When you have a legal issue, there are typically two aspects of your case. There are the "merits" of your claim. This is what most people understand to be your legal issue. The merits of a case are important; if you have some problem that is not really suited for the courts, you may be frustrated by the process and unsatisfied by the results.

If your merits have merit, you also have to approach the case properly and in the appropriate forum and follow the correct procedures.

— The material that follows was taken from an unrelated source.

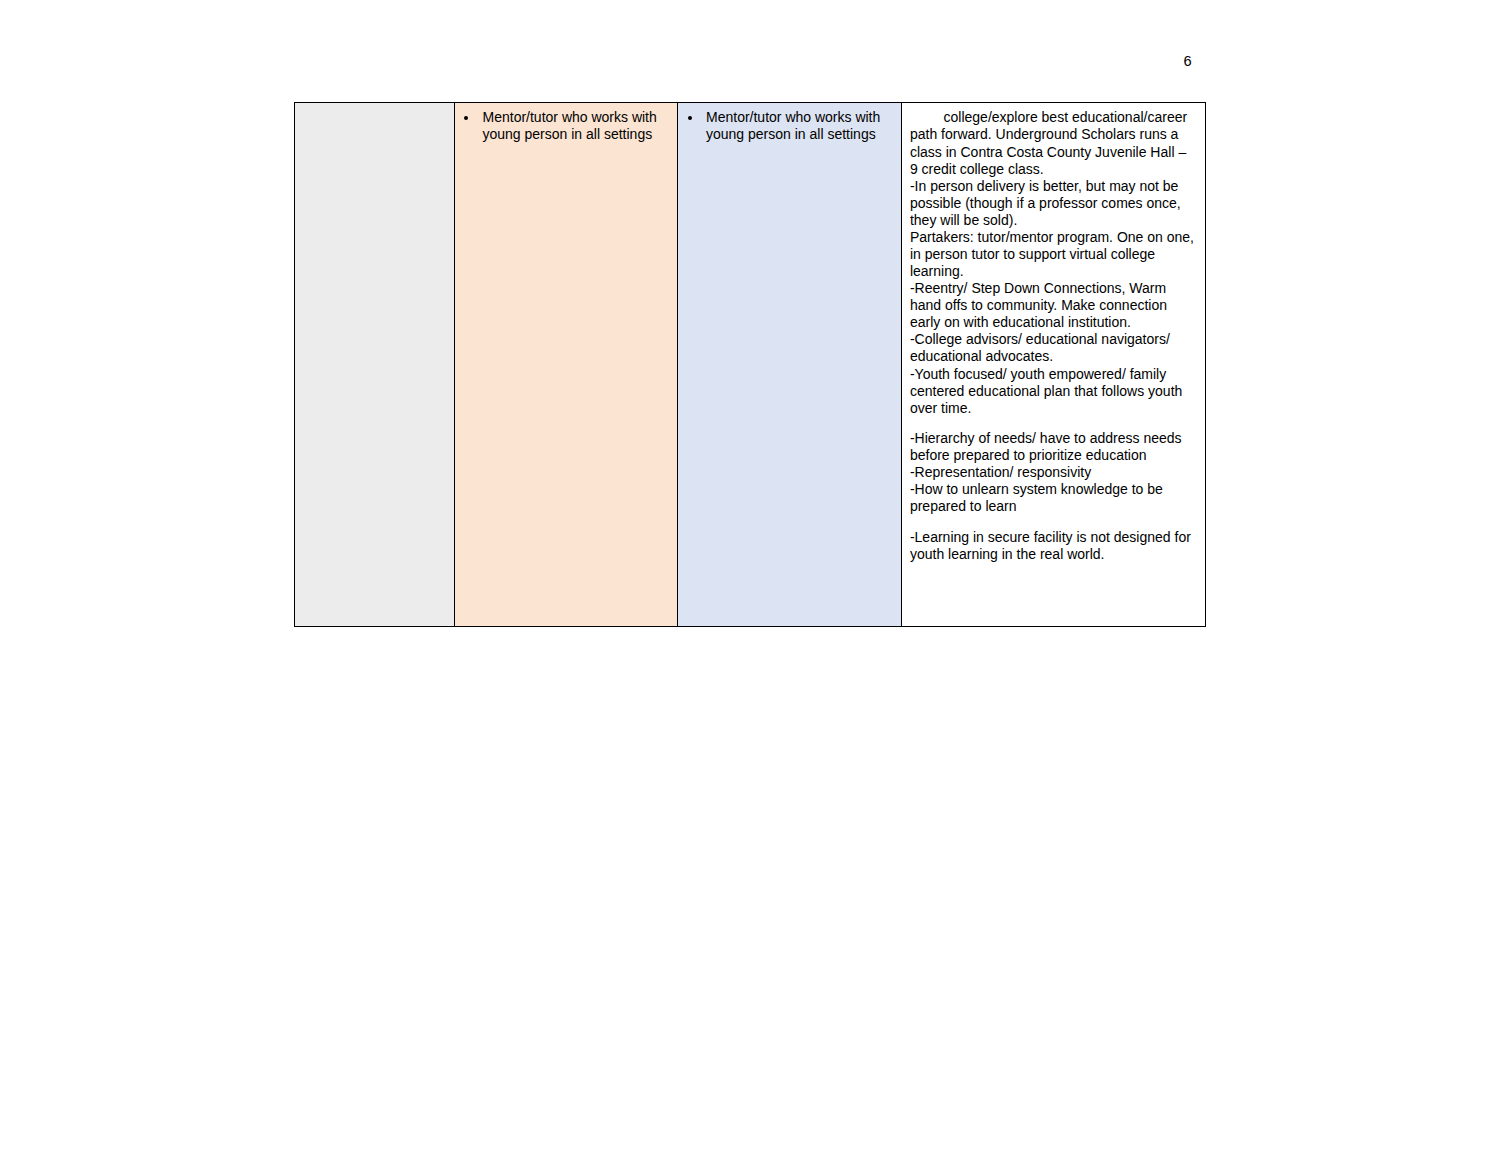6
| | Mentor/tutor who works with young person in all settings | Mentor/tutor who works with young person in all settings | college/explore best educational/career path forward. Underground Scholars runs a class in Contra Costa County Juvenile Hall – 9 credit college class. -In person delivery is better, but may not be possible (though if a professor comes once, they will be sold). Partakers: tutor/mentor program. One on one, in person tutor to support virtual college learning. -Reentry/ Step Down Connections, Warm hand offs to community. Make connection early on with educational institution. -College advisors/ educational navigators/ educational advocates. -Youth focused/ youth empowered/ family centered educational plan that follows youth over time. -Hierarchy of needs/ have to address needs before prepared to prioritize education -Representation/ responsivity -How to unlearn system knowledge to be prepared to learn -Learning in secure facility is not designed for youth learning in the real world. |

These procedural issues will be handled by your attorney, but you should discuss with them how the case will proceed in order to properly set expectations and prevent misunderstandings as the case moves forward.

A series of cases involving the payment of royalties for gas flared at drilling sites has experienced a setback, after the North Dakota Supreme Court ruled that the mineral rights owners failed to exhaust their administrative remedies in the North Dakota Industrial Commission.

Exhaustion of administrative remedies is typically required because it conserves judicial resources and, in most cases, allows administrative entities with specialized expertise in the matter time to fully develop a factual record of the case and dispose of the matter.

In the case of the Industrial Commission, the situation is more problematic, as the commission is a relatively political body, consisting of the governor, attorney general and agriculture commissioner.

The parties to the lawsuit had hoped to obtain class status, as that would have made it more economical for the case to proceed. Some are worried that it will cost more to litigate the individual cases that could be recovered.

When considering litigation, you should discuss the matter with your attorney, including the proper forum for the initial claim and calculate the additional complexity, time, cost and likelihood of success in that forum that this may bring to your case.